The agency has developed special intervention programmes for children, led by trained social workers and psychologists, to provide targeted support and therapeutic care.

“What it entails, overall, is their utilising various therapeutic practices to achieve healing, in some instances, to achieve behaviour modification, cognitive restructuring, and overall to teach coping skills to our children,” Binns informs.

One such intervention is the Cultural Re-socialisation Programme, which provides a day of therapy for at-risk or traumatised children aged 12 to 17.

Signs of trauma in children include behavioural changes such as increased withdrawal, persistent sadness and loss of playfulness.

“It could [also include] other behavioural things, such as their starting to wet the bed; when they’re supposed to be in class at school, they don’t want to be in class; they don’t want to be around certain people. It’s just a myriad of things that can manifest in a child to show that they are experiencing symptoms of trauma,” Binns informs.

These children, drawn from the VSB’s clientele or schools, are taken to a designated green area, offering a therapeutic environment for healing and emotional support.

“We take them through a series of activities throughout the day, firstly, to harness whatever trauma they would have been dealing with, to be able to help them to identify the trauma [and] the symptoms so that they can acknowledge that ‘this is what I’m going through’. Then we take them through some activities geared towards healing the trauma that they’re facing and, finally, some activities to help them to cope,” Binns tells JIS News.

“The truth is, once we take them out for that one-day intervention and they’re in this green space where they’re in touch with nature and they’re in a relaxed environment, they are going back to their various communities where a lot of the events are taking place that are traumatising them. So, we want to teach them coping skills, so they know when they are faced with these events… .  We give them the tools in terms of the things that they can do to be able to cope,” she adds.

The VSB Director notes that follow-ups are routinely conducted after a child receives intervention, ensuring continued support and care.

“We work very closely with the school, so the guidance counsellors are aware of the children who would have gone through the intervention.
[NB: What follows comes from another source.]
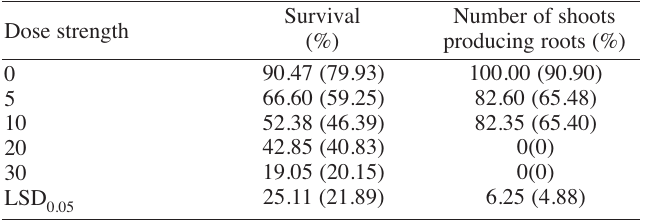
Figures within parentheses are arc sine transformed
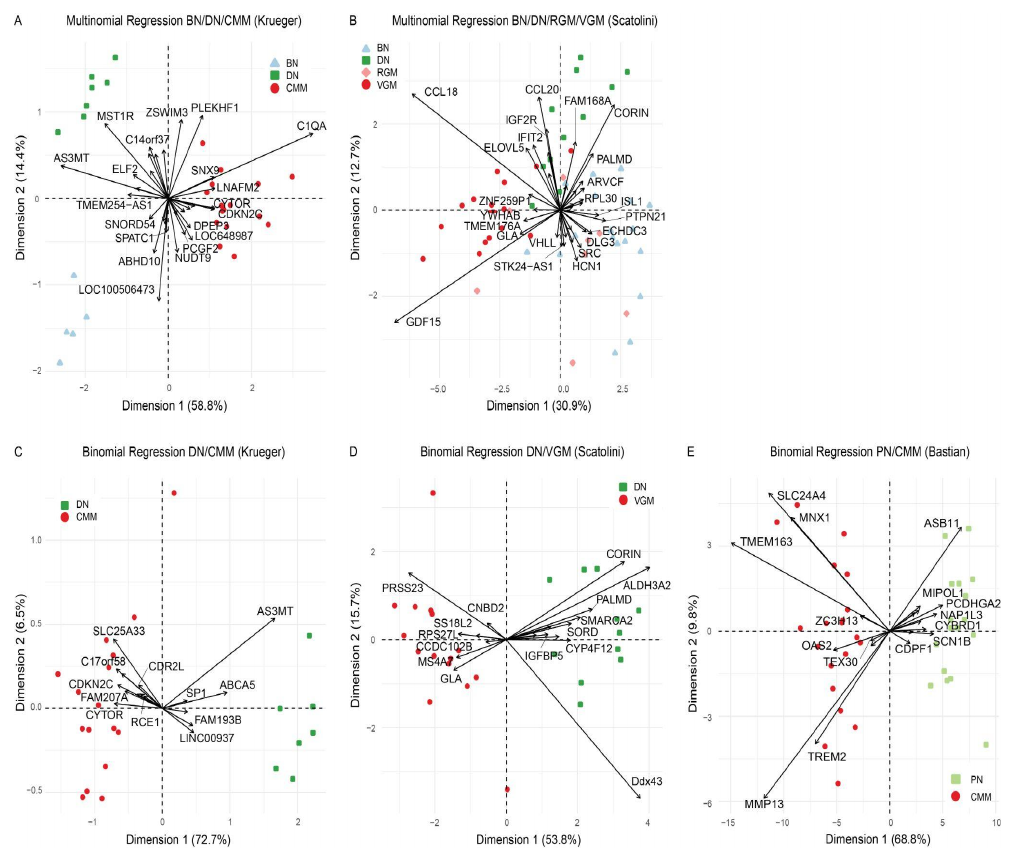
Figure 2. Regularized regression models differentiate nevi and melanoma. Multinomial regression models for ( A ) benign nevi (BN) vs. dysplastic nevi (DN) vs. cutaneous malignant melanoma (CMM) in the Krueger dataset and ( B ) BN vs. DN vs. radial growth phase melanoma (RGM) vs. vertical growth phase melanoma (VGM) in the Scatolini dataset. Binomial regression models for ( C ) DN vs. CMM in the Krueger dataset, ( D ) DN vs. VGM in the Scatolini dataset, and ( E ) progressing nevi (PN) vs. CMM in the Bastian dataset.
Some amount of monitoring is done from that side in terms of monitoring the child to see the changes.,” she says.

“Among the critical changes that we have seen coming out of this intervention is a child being able to not only identify that, ‘okay, this type of behaviour…’ , or ‘this that I’m feeling is as a result of trauma’, but now better able to express what it is that they’re experiencing,” Binns adds.

Additionally, the Director notes that children are taught coping skills to help them effectively manage their experiences and navigate challenges.

“So… if they encounter another event that evokes trauma, they know some techniques that they can utilise, be it deep breathing to help resolve anxiety that they may be feeling, or something like ‘journaling’ to be able to let out the emotions that they have inside,” Binns says.